Two of the proposals would have the island nation require women seeking abortions to wait six days in a reflection period before having one.
Abortion was illegal in Taiwan until 1985 and is now commonplace and the nation legalized the dangerous RU 486 abortion drug in December 2000.
Chinese Nationalist Party (KMT) legislator Yang Li-huan is pro-life and one of the sponsors of the waiting period. Democratic Progressive Party (DPP) lawmaker Lin Tai-hua is a sponsor of another similarly worded waiting period amendment.
The amendment also proposes that women considering an abortion meet with a trained counselor who would encourage them to look to alternatives such as keeping the baby or an adoption.
Yang was the only amendment sponsor to attend the Thursday meeting of the Health, Environment and Social Welfare Committee, according to a Taipei Times report.
"We agree on the importance of the sanctity of life," Yang said. "But my amendment focuses more on teaching young people early on the importance of maintaining their chastity, for both men and women."
Meanwhile, DPP legislator Huang Sue-ying has filed a third amendment creating a fund to pay for abortions for poor women.
Huang told the newspaper the waiting period proposals "disrespect" women.
"If religious groups want to spread their values, they should proselytize, not force the rest of us to go along with their morals by pushing through legislation," she said.
According to the U.S. National Institutes of Health, 46% of the women in the Asian country have had an abortion with 54.8% having had one abortion, 29.7% two, and 15.5% having had three or more.
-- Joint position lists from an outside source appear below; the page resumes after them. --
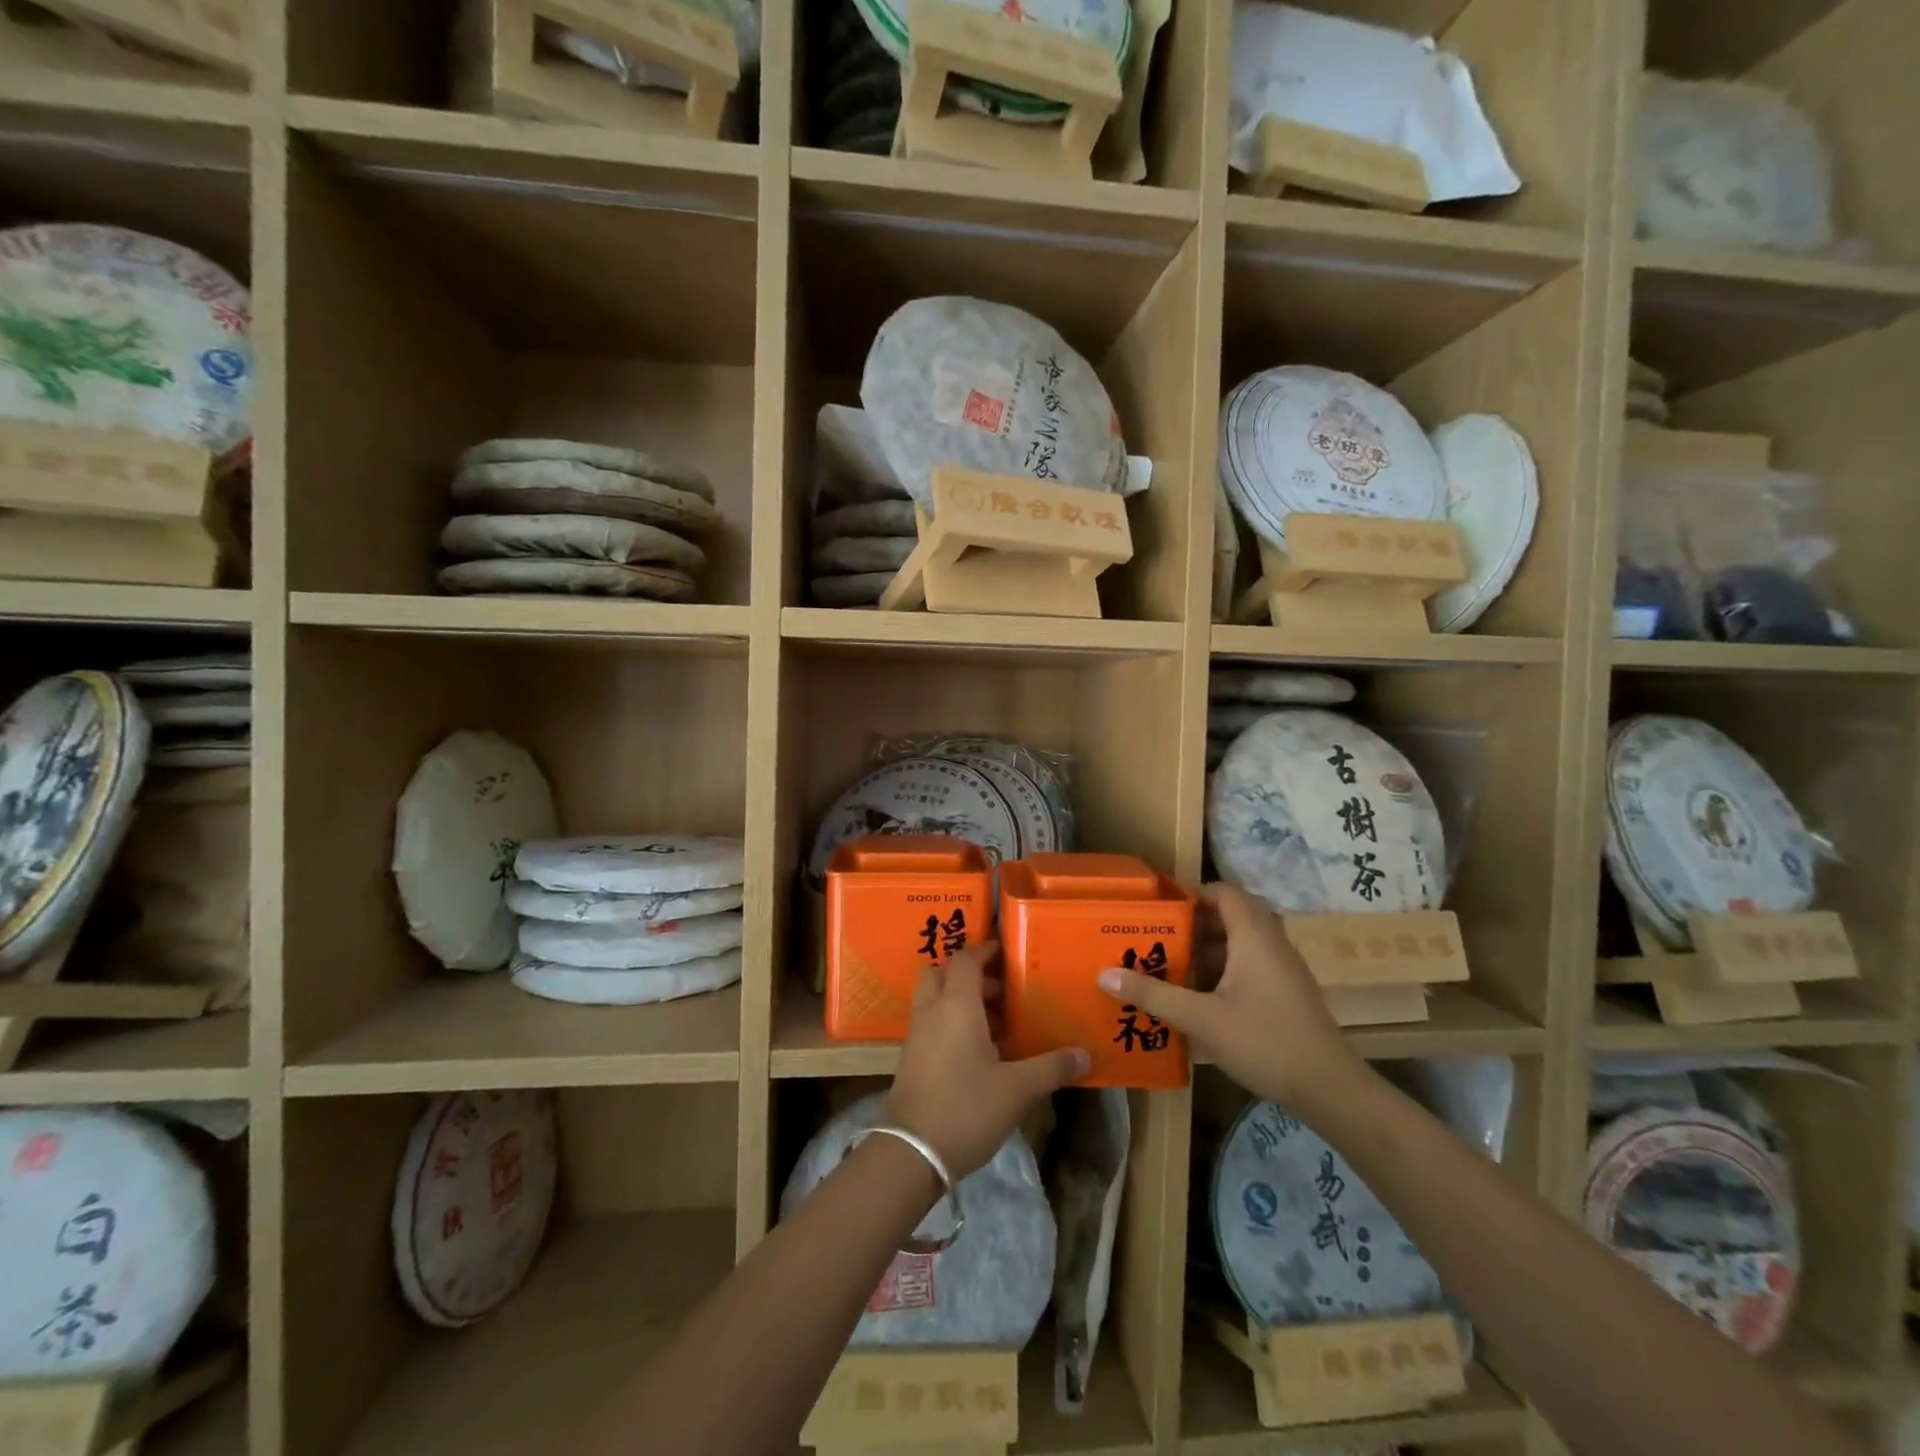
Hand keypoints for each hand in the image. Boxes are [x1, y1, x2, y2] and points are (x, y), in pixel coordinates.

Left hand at [886, 942, 1090, 1178]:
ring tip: (994, 1022)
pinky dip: (949, 1022)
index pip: (965, 960)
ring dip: (958, 999)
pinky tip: (976, 1050)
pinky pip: (930, 1023)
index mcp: (956, 1005)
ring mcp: (916, 1035)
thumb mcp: (1017, 1089)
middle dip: (968, 974)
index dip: (983, 951)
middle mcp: (932, 1011)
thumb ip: (1051, 1067)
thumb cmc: (967, 1108)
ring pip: (933, 998)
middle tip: (999, 989)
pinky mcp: (910, 1059)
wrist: (912, 1153)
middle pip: (941, 973)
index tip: (1004, 951)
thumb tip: (1085, 1054)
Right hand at [1097, 883, 1364, 1116]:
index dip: (1193, 893)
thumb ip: (1153, 994)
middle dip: (1195, 923)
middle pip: (1232, 915)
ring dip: (1209, 949)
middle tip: (1160, 937)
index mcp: (1253, 936)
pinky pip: (1252, 964)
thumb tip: (1104, 974)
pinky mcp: (1288, 992)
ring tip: (1172, 966)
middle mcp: (1272, 943)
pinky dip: (1225, 969)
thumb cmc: (1264, 1041)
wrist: (1330, 1089)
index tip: (1161, 908)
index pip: (1224, 892)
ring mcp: (1284, 969)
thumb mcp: (1200, 1018)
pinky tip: (1201, 997)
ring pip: (1242, 942)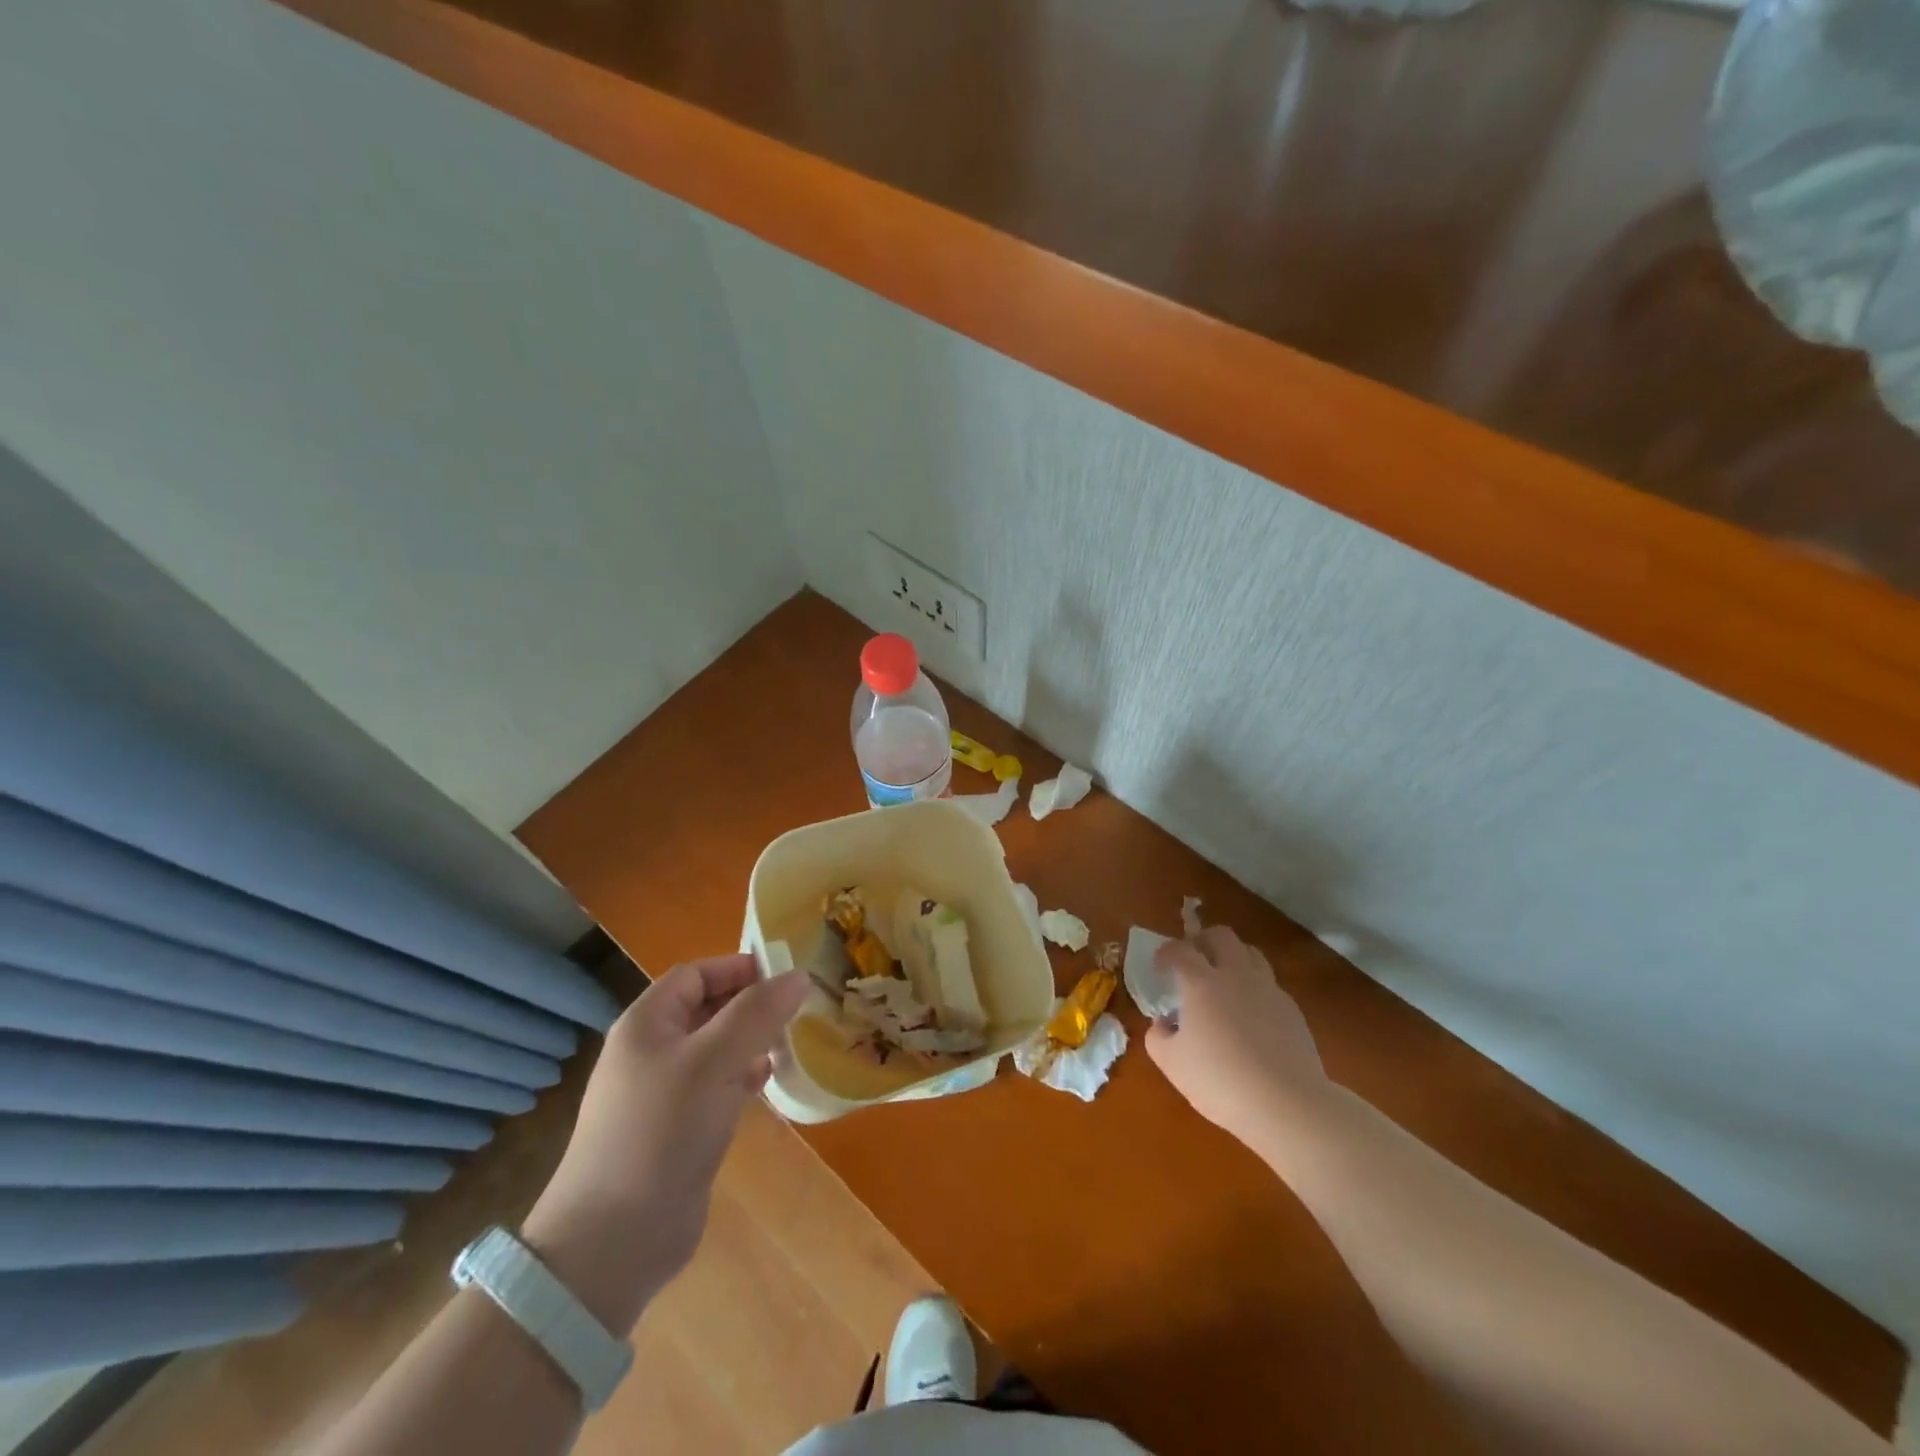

The abortion ratio in Taiwan was 379 induced abortions per 1,000 live births and 255 per 1,000 pregnancies. The abortion ratio was highest for women younger than 20 years of age and for aboriginal women.
Illiterate women had the lowest abortion ratio, while women who had completed senior high school had a greater tendency to have induced abortions. Women who worked outside the home were much more likely to have an abortion than those who did not, according to an NIH study.